Anthropology, as a discipline, has undergone many changes in recent years. As the LESC adapts to these changes, it continues to draw on its historic principles: first, a broad, comparative perspective and, second, an emphasis on long-term fieldwork that in turn contributes to theoretical discussions.

Thanks to its comparative perspective and its broad inventory of cultures and societies, the LESC is developing critical knowledge about what characteristics all humans share. One such characteristic – though it is not unique to humans – is the ability to organize themselves into societies, and to form mental representations of themselves in society. It is this ability that warrants a broad, comparative perspective. This perspective is bolstered by the size and flexibility of the Laboratory; the large number of researchers facilitates innovation and the exploration of new themes.

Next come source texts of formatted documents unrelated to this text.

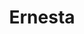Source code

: ---
layout: model.ect
href: '/kitchens/models/modern/ernesta'
lang: en
category: '/kitchens/models/modern'
title: 'Ernesta'
importance: 2
photo: '/kitchens/models/modern/ernesta/kitchen-ernesta.jpg'
description: 'Oak veneer of impressive door width – 25 mm and 2 mm wooden edging. Style and harmony. An adornment for every home.'
highlights:
  - 
    caption: 'Veneer|machined as|solid wood'
    photo: '/kitchens/models/modern/ernesta/veneer-solid-wood.png'
  - 
    caption: 'A feeling|of style|and harmony'
    photo: '/kitchens/models/modern/ernesta/style-harmony.png'
  - 
    caption: 'Practical|solution|for the kitchen'
    photo: '/kitchens/models/modern/ernesta/practical-kitchen.png'
topics:
  -
    caption: 'Doors of dark and light veneer in combination with mat finish MDF'
    description: 'The warm contrasts between light and dark create a fresh atmosphere, complemented by the sense of coziness generated by the natural appearance of oak veneer. The combination of the timber and monochrome mat finishes, complemented by the steel-coated handle, bring design, nature and technologies together.'
    photos:
      - '/kitchens/models/modern/ernesta/doors-dark-venner.jpg'
      - '/kitchens/models/modern/ernesta/veneer-1.jpg'
  -
    caption: 'A straight line with an elegantly curved edge'
    description: 'The curved doors of this model make it possible for a modern kitchen to finish off with a curved detail – a module for upper and lower row, module for 204 cm high unit, bar top curved at both sides. With its original shapes and warm oak fronts, the Ernesta model is a masterpiece of workmanship.'
    photos:
      - '/kitchens/models/modern/ernesta/rounded-doors.jpg'
      - '/kitchens/models/modern/ernesta/curved-doors.jpg'
      - '/kitchens/models/modern/ernesta/curved-doors-2.jpg'
  -
    caption: 'Provocative vision'
    description: 'By using the latest materials and technologies – Corian and printed glass, which raise the spirits and complement the interior, it is created an avant-garde vision of the kitchen.'
    photos:
      - '/kitchens/models/modern/ernesta/modern-vision-1.jpg'
      - '/kitchens/models/modern/ernesta/modern-vision-2.jpg'
  -
    caption: 'State-of-the-art technologies and a modern vision'
    description: 'This model is characterised by the system for smooth upwards opening of cupboards and large drawers with improved load-bearing capacity, and accessories for optimal use of the internal space.'
    photos:
      - '/kitchens/models/modern/ernesta/technologies-1.jpg'
      - '/kitchens/models/modern/ernesta/technologies-2.jpg'
      - '/kitchens/models/modern/ernesta/technologies-3.jpg'
doors:
  description: 'Veneer in oak, wenge and natural colour finish, machined as Izabella. Mat finish 22 mm thick MDF, aluminium frame with coloured glass or digitally printed glass. A rich choice of colours for MDF varnished doors.. '
  categories:
    - 
      caption: 'Varnished MDF '
      photos:
        - '/kitchens/models/modern/ernesta/doors/varnished-mdf/varnished-mdf-1.jpg'
        - '/kitchens/models/modern/ernesta/doors/varnished-mdf/varnished-mdf-2.jpg'
        - '/kitchens/models/modern/ernesta/doors/varnished-mdf/varnished-mdf-3.jpg'
        - '/kitchens/models/modern/ernesta/doors/varnished-mdf/mdf-colourful.jpg'
    - 
      caption: 'Venner'
      photos:
        - '/kitchens/models/modern/ernesta/doors/venner/venner-1.jpg'
        - '/kitchens/models/modern/ernesta/doors/venner/venner-2.jpg'
        - '/kitchens/models/modern/ernesta/doors/venner/venner-3.jpg'
        - '/kitchens/models/modern/ernesta/doors/venner/venner-4.jpg'
        - '/kitchens/models/modern/ernesta/doors/venner/venner-5.jpg'
        - '/kitchens/models/modern/ernesta/doors/venner/venner-6.jpg'
handles:
  description: 'A wide variety of standard and designer handle solutions. Integrated door handles can be used for the upper cupboards. They are completely made out of metal for sturdiness when used. '
  categories:
    - 
      caption: 'Narrow and wide metal handles'
      photos:
        - '/kitchens/models/modern/ernesta/handles/handles-1.jpg'
        - '/kitchens/models/modern/ernesta/handles/handles-2.jpg'
        - '/kitchens/models/modern/ernesta/handles/handles-3.jpg'
        - '/kitchens/models/modern/ernesta/handles/handles-4.jpg'
        - '/kitchens/models/modern/ernesta/handles/handles-5.jpg'
        - '/kitchens/models/modern/ernesta/handles/handles-6.jpg'
        - '/kitchens/models/modern/ernesta/handles/handles-7.jpg'
        - '/kitchens/models/modern/ernesta/handles/handles-8.jpg'
        - '/kitchens/models/modern/ernesta/handles/handles-9.jpg'
        - '/kitchens/models/modern/ernesta/handles/handles-10.jpg'
        - '/kitchens/models/modern/ernesta/handles/handles-11.jpg'
        - '/kitchens/models/modern/ernesta/handles/handles-12.jpg'
        - '/kitchens/models/modern/ernesta/handles/handles-13.jpg'
worktops:
  description: 'For the perfect finish of your kitchen, we offer a wide choice of tops, walls and panels which may be made of natural stone or of a material which is an excellent imitation of stone. Exceptionally reliable and proven over time. Worktops by HPL, EGGER and KAINDL – Austria. Worktops of technical stone QUARELLA – Italy. Granite worktops NATURAL STONES – Italy.'
  hpl:
    photos:
      - '/kitchens/models/modern/ernesta/worktop/hpl/hpl-1.jpg'
      - '/kitchens/models/modern/ernesta/worktop/hpl/hpl-2.jpg'
      - '/kitchens/models/modern/ernesta/worktop/hpl/hpl-3.jpg'
      - '/kitchens/models/modern/ernesta/worktop/hpl/hpl-4.jpg'
      - '/kitchens/models/modern/ernesta/worktop/hpl/hpl-5.jpg'
      - '/kitchens/models/modern/ernesta/worktop/hpl/hpl-6.jpg'
      - '/kitchens/models/modern/ernesta/worktop/hpl/hpl-7.jpg'
      - '/kitchens/models/modern/ernesta/worktop/hpl/hpl-8.jpg'
      - '/kitchens/models/modern/ernesta/worktop/hpl/hpl-9.jpg'
  granite:
    photos:
      - '/kitchens/models/modern/ernesta/worktop/granite/granite-1.jpg'
      - '/kitchens/models/modern/ernesta/worktop/granite/granite-2.jpg'
      - '/kitchens/models/modern/ernesta/worktop/granite/granite-3.jpg'
      - '/kitchens/models/modern/ernesta/worktop/granite/granite-4.jpg'
      - '/kitchens/models/modern/ernesta/worktop/granite/granite-5.jpg'
      - '/kitchens/models/modern/ernesta/worktop/granite/granite-6.jpg'
  technicalStone:
    photos:
      - '/kitchens/models/modern/ernesta/worktop/technical-stone/technical-stone-1.jpg'
      - '/kitchens/models/modern/ernesta/worktop/technical-stone/technical-stone-2.jpg'
---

Since its foundation, the LESC has stressed long-term fieldwork, which includes learning the local language(s) and, if possible, returning to the field repeatedly; the materials collected over years, if not decades, serve to build theory. The importance given to fieldwork and to the production and preservation of ethnographic material and data – a top priority of the Éric-de-Dampierre Library – goes hand in hand with an emphasis on remote locations. The local is not ignored, but a detour via the Other enriches the comparative exercise.

In its quest for rigorous ethnographic description and interpretive models drawn from comparative sociology and social anthropology, the LESC places great importance on analysing forms of social organization and on interpreting systems of representation found on all five continents. Ethnographic methods are becoming more diverse, and now include tools from interactionist sociography, quantitative methods, and experimental models inspired by the cognitive sciences. Still, institutions of all types remain a central concern of the LESC.

A high priority is given to mastering local languages, whether they have a standard writing system or not. Within the LESC, there has long been a fertile dialogue between ethnology and linguistics, in particular ethnolinguistics, and including recent developments in linguistic pragmatics and the cognitive sciences. The EREA, in particular, is interested in these fields; and the ethnomusicologists of the CREM favour a cognitive approach.

History has long been a central concern of LESC researchers: the comparative exercise starts with contemporary materials, but examines them in a historical dimension, including the context in which they were collected. Diachronic comparison can reveal structural changes and continuity, and also the means of transmission or rupture that organize the perpetuation and the transformations of societies and cultures.

Interdisciplinary dialogue is intensifying and opening new areas of study on the edges of established knowledge. The LESC is participating in this movement by forging crossdisciplinary research topics with geography, political science, psychology, and life sciences, and is opening new fields of study that interface with the history of science, the anthropology of art and technology, museography, and even robotics.

The LESC is working to transform anthropological knowledge and redefine anthropology’s intellectual sphere, and, furthermore, hopes to contribute to ongoing epistemological inquiry and research in the discipline.